With a trivial change you can later improve your security (against brute force attacks) by up to 2^10 times taking you from below DES levels (DES was the standard at the time) up to quite a bit stronger.

Please note that the designers of GSM were very careful and clever in a number of places. In the end (in a different way) the cryptographic infrastructure of GSM was entirely replaced in UMTS whilst maintaining full backwards compatibility. This makes the “mistakes” they made and continue to make look even more interesting.

@Mike the goat

Why on earth the designers of the protocol would allow such an option is beyond me.

It’s for what Clive earlier called “testing”. I seem to remember this was quite controversial at the time. It would be interesting to have a review of who supported what.

…Lars has ignored the substantive claim and is ignoring the fact that even a simple secretary has…

Looked at from the outside, from a person who never heard of Lars before the discussion, his response looks like a master of the art of dissemble. Note, though, that he mentions that he received a number of private mails. I bet quite a few of them were very clever, and I bet that they spotted the holes in the arguments against Kevin Igoe. It’s quite likely that he’s just echoing the private mails.

The problem with Kevin is not that he has a “conflict of interest”. We have no way to know that and any attempts to divine that from his own actions or inaction will only be used to undermine other, honest, chairs later.

The real problem is that, if he did have a conflict of interest, Kevin would never have to admit it. If you or I deliberately hide information about insecurities in a standard, and we get found out then we may be liable for damages or, if done fraudulently, even prosecution. Kevin could be doing that “for reasons of national security”. In this case he would be protected by sovereign immunity.

The second problem is that the organisation that Kevin works in (though probably not Kevin himself) has access to a bunch of information the rest of us do not have. Kevin’s coworker could very easily see, in their monitoring, someone at IBM working on a new strong proposal for Kevin’s workgroup and someone at NIST proposing a protocol with a flaw known only to the NSA. Suggest to Kevin that the IBM person would be the right one to review a new authentication mechanism and you delay the IBM proposal enough to get the NIST one in. Kevin doesn’t even need to know he’s being used, just do a good job in a bad environment.
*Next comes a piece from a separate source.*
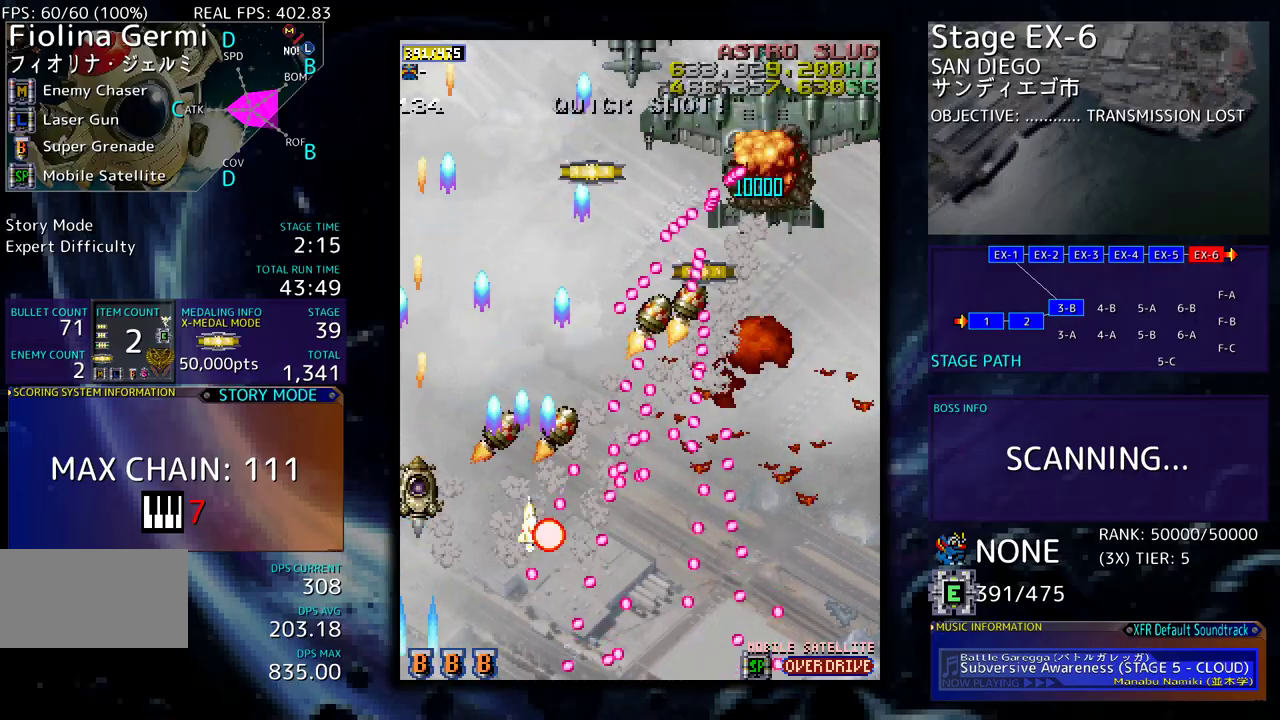
Gameplay with a controller; each line is a JSON object with the inputs held at the frame after it. "events" lists button and stick changes between this image and that frame as [ms after this image, input, new state], when the widget could be followed in between. Not read: L3 R3 other_buttons.
{"buttons": ["DPAD_DOWN"], "events": [[50, "DPAD_DOWN", "down"], [200, "DPAD_DOWN", "up"], [267, "DPAD_DOWN", "down"], [283, "DPAD_RIGHT", "down"], [333, "DPAD_RIGHT", "up"], [350, "DPAD_DOWN", "up"], [400, "DPAD_DOWN", "down"]]}
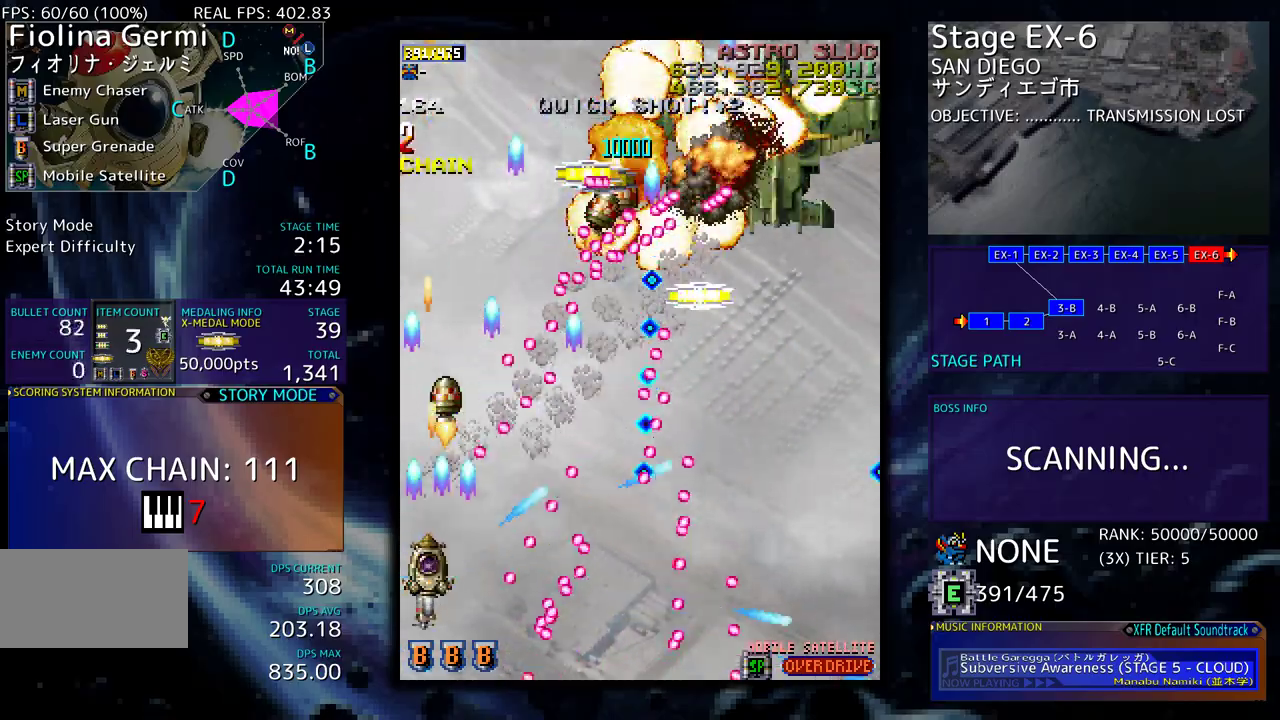
{"buttons": ["DPAD_UP", "DPAD_RIGHT"], "events": [[17, "DPAD_DOWN", "up"], [83, "DPAD_DOWN", "down"], [150, "DPAD_DOWN", "up"], [217, "DPAD_DOWN", "down"], [317, "DPAD_DOWN", "up"], [450, "DPAD_RIGHT", "down"], [450, "DPAD_UP", "down"]]}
Probably both Lars and Kevin need to go. The credibility of their standard is severely damaged by their inability to see the problem.

Tony H. January 13, 2014 8:15 PM

@Clive
MI5 had it’s own “Special Relationship” through the “Post Master General” with the General Post Office (GPO) that much later became British Telecom and later just BT. For various reasons the GPO became the world leaders in “Digital Telephony” and it’s System-X was the forerunner and major technical input to ISDN and SS7 which underpined amongst other things GSM.

Every country and company has its own, often overblown, idea of its importance in the history of whatever it does. So while the Brits think they invented and put into production “Digital Telephony” with System X, so do the Americans with their long line of AT&T/Western Electric/Bell Labs switches (4ESS etc.), and the Canadians with the Nortel DMS100/300 etc. And who knows how many also-rans — Alcatel (France), Siemens (Germany), the Japanese, Dutch, etc. may honestly believe they were first.

If you look at the actual out-of-the-lab, not-captive, in-service dates for digital switching, Nortel is the clear winner with the DMS10 and DMS100. As for SS7, it is largely indistinguishable from SS6, which in turn is pretty much AT&T’s CCIS from the 1970s.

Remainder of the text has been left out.